Figure 1. Generation of proteome profile of acquisition of invasiveness by MCF7 human breast epithelial cells. A) Generation of invasive MCF7c46 cells. The clones MCF7c42 and MCF7c46 cells show higher invasive activity, compared to their parental MCF7 cells. Quantification of invading cells is shown in the graph. Images of membranes with stained cells (purple) are shown. Parental cells (MCF7) and clones (MCF7c42 and MCF7c46) are indicated. B) Images of representative 2D gels with indication of numbers of identified proteins. Representative 2D gels generated with non-invasive MCF7, invasive MCF7c46 and metastatic MDA-MB-231 cells are shown. Numbers of protein spots reproducibly (with p<0.05) detected in 2D gels are indicated in the gel images. Directions of isoelectric focusing (IEF) and SDS-PAGE are indicated on the top and on the side of the left gel image. Numbers of proteins identified as differentially expressed between the annotated by double arrows pairs are shown on the double arrows. List of identified proteins are presented in Supplementary Tables I-SIII.
Proteome profiling and validation. 2D gels were generated for MCF7, MCF7c46 and MDA-MB-231 cells. More than 2,000 protein spots were reproducibly detected in 2D gels for each tested cell line. Significance of reproducible detection was at p<0.05, with analysis of 7 large-size gels each for MCF7 and MCF7c46, and 6 large-size gels for MDA-MB-231 cells (Figure 1B). The 2D gels had size of 18cm strip for the first dimension and up to 20 cm separation in the second dimension. This size is sufficient for reproducible separation of more than 5,000 intact proteins, and detection of 2,000 – 2,500 spots is well within the saturation limit of separation (Figure 1B).
The overall patterns of protein separations in 2D gels of the tested cells were similar, which is in line with the same tissue origin of the cells, i.e. from breast epithelium (Figure 1B). Gel image analysis was performed to detect protein spots differentially expressed between MCF7c46 and MCF7, MCF7 and MDA-MB-231, and MCF7c46 and MDA-MB-231. These three combinations allowed extraction of proteins which are invasiveness-specific, and exclude proteins differentially expressed due to differences between the cell lines and due to invasiveness-unrelated changes upon selection of the MCF7c46 clone.
We identified 84 spots corresponding to proteins whose expression changed upon acquisition of the invasive phenotype by MCF7 cells (parental MCF7 vs. invasive MCF7c46), 152 proteins with different expression between invasive MCF7c46 and metastatic MDA-MB-231, and 197 proteins with different expression between non-invasive parental MCF7 and MDA-MB-231 cells (https://www.researchgate.net/publication/33523 4512_SupplInf_Mousa_etal_CGP) To verify the proteomic data, we monitored expression of HNF4α and BRMS1 in MCF7, MCF7c46 and MDA-MB-231 cells, and observed correlations of proteomic data and immunoblotting results (Figure 2A).
Figure 2. Validation studies confirmed the proteomic data.

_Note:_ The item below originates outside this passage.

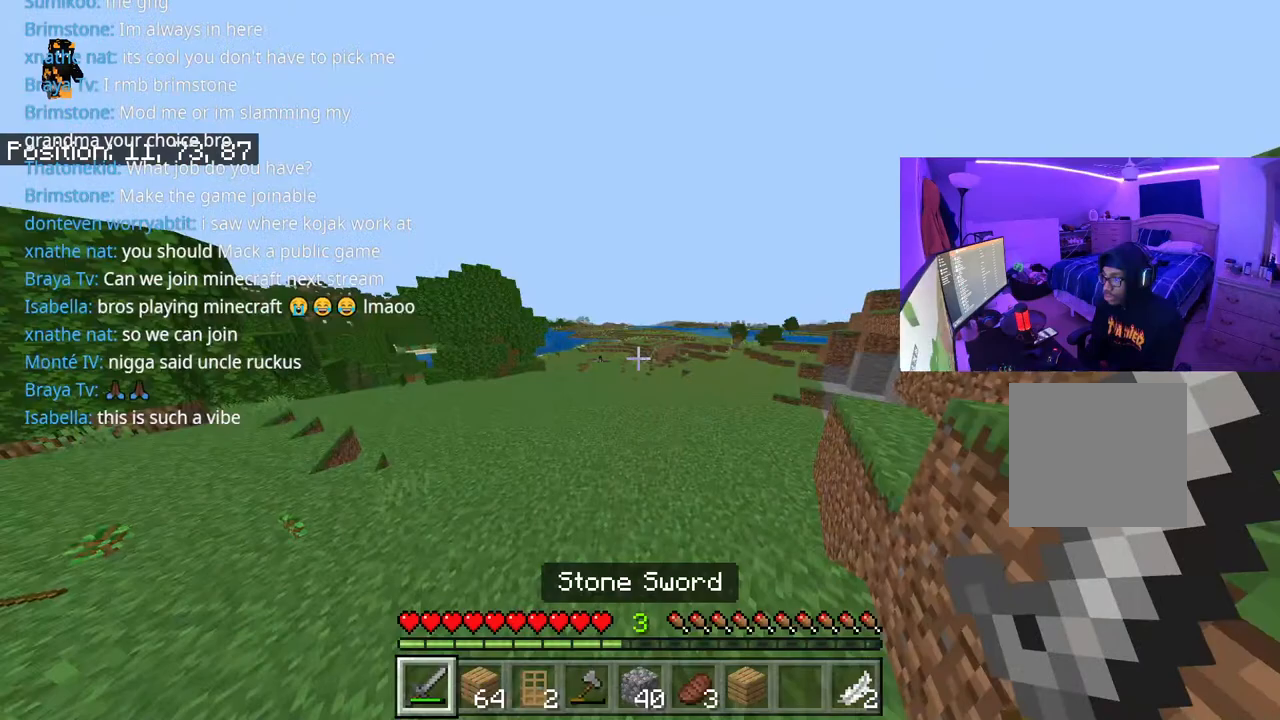
{"buttons": ["A"], "left_stick": "up", "right_stick": "center", "events": [[150, "right_stick", "right"], [300, "right_stick", "center"], [317, "A", "down"]]}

A) Expression of BRMS1 and HNF4α in MCF7, MCF7c46 and MDA-MB-231 cells. Immunoblotting confirmed expression pattern of these proteins detected in the proteome profiling. For proteomics entries for BRMS1 see #64 in Supplementary Table I and #157 in the Supplementary Table II, and for HNF4α see #51. (+) indicates increased expression. Actin immunoblotting was performed for control of loading. B) Immunohistochemistry of β-catenin-like protein 1. Tissue microarray of 62 cases of invasive ductal carcinomas was used for evaluation of β-catenin-like protein 1 expression. Intensity of staining of tumor cells (low, middle and high) in relation to T1, T2, T3 and T4 of TNM classification of cases is presented as numbers of cases. C) Representative images of low (left), middle (middle) and high (right) staining of tissues for expression of β-catenin-like protein 1 are shown. D) Immunohistochemistry of cyclin G1. Tissue microarray of 68 cases of invasive ductal carcinomas was used for evaluation of cyclin G1 expression. Intensity of staining of tumor cells (low, middle and high) in relation to T1, T2, T3 and T4 of TNM classification of cases is presented as numbers of cases. E) Representative images of low (left), middle (middle) and high (right) staining of tissues for expression of cyclin G1 are shown.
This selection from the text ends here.